推測で清かそれ以前の時代に大陸を渡って西洋的な技法を伝えた人がいるぞいるぞと想像付いても、人物像が漠然としていたので、ド・ストライクな人物が判ってとても嬉しい。中国ってあんまり興味がわかなかったけど(いや、接点を何処にみつけてよくわからない)、アジアの文化全般捉える必要も少し感じていて、こういう人が判ったのが凄く嬉しい。
それにしてもジュゼッペ・カスティリオーネがイエスズ会の人というのも凄く納得、日本でも言えるけど、キリスト教の布教のために外人が来日した時、会った人たちはキリスト教に興味が無くても、美術に限らず、教養や軍事とかの技術を知りたくてキリスト教に入信した人も少なくなかったはず、そういうことを思うとイエスズ会のマトリックスは凄い文化だったんだなぁと思う。
更に、僕も不勉強で中野 美代子というジュゼッペ・カスティリオーネの研究家を知った。Giuseppe Castiglione関連の本も出ているようですが「綺想迷画大全」という本も出ているようで大変興味深い。
アマゾンのなか身検索を見よ!もくじにある「ギャロップする馬たち」の項目は、上でジュゼッペ・カスティリオーネとジェリコーの馬についての指摘に何か付け加えられたものにほぼ間違いないだろう。

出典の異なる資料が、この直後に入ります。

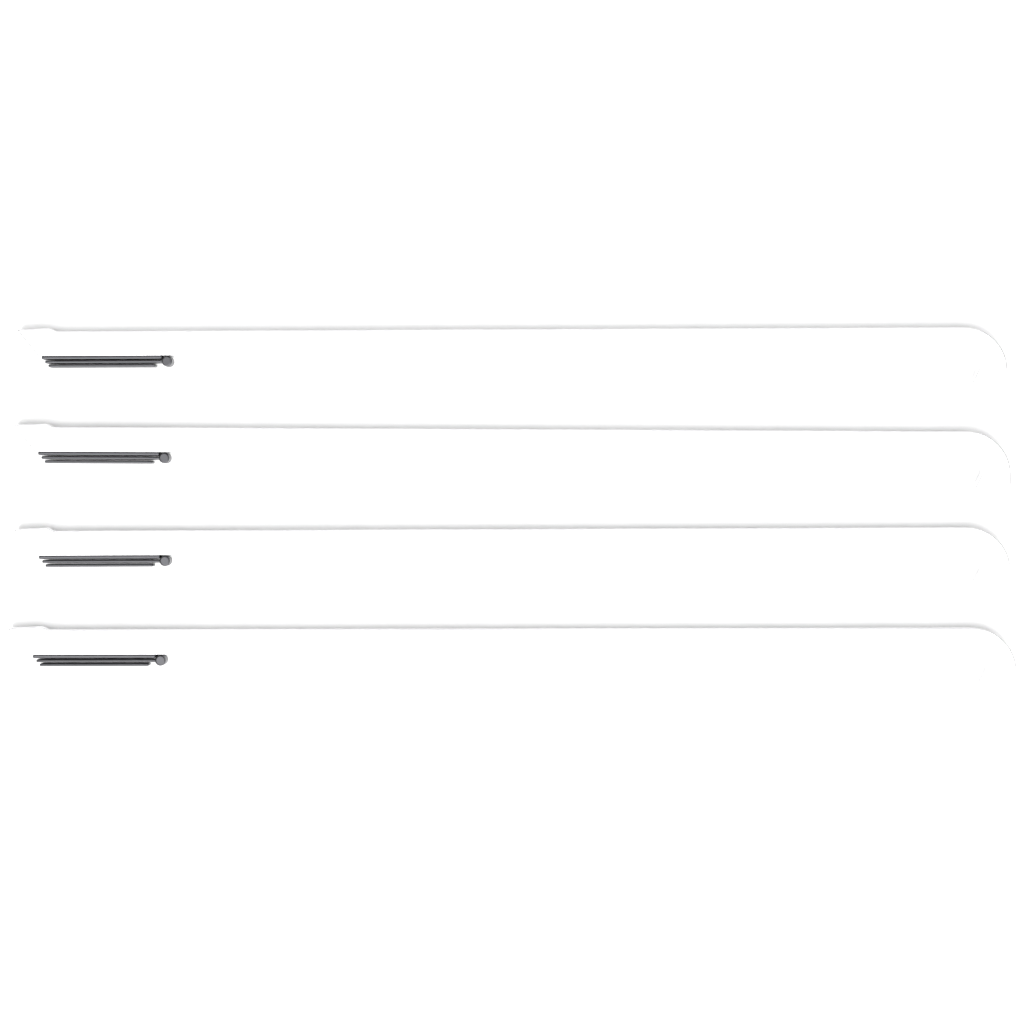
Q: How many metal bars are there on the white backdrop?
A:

挿し絵に入れられた絵も相当面白そう。
「綺想」というと辻惟雄の「奇想の系譜」が日本美術のカウンター、アウトサイダーみたいな紹介が有名なものの、僕自身の日本美術史が危ういので良くわからないこと多く、辻惟雄のの本を見ると直感的におもうのはそういう技法は日本だけの技法でない、アジア全般の何かと関係或るってのは直ぐ想像付くモノの何だかよくわからなくて、そのようなよくわからないことのガイドになってるぽい。中野 美代子という人興味深い
辻惟雄-中野美代子-澁澤龍彦 ラインが見やすくなると思います(そうぞう)。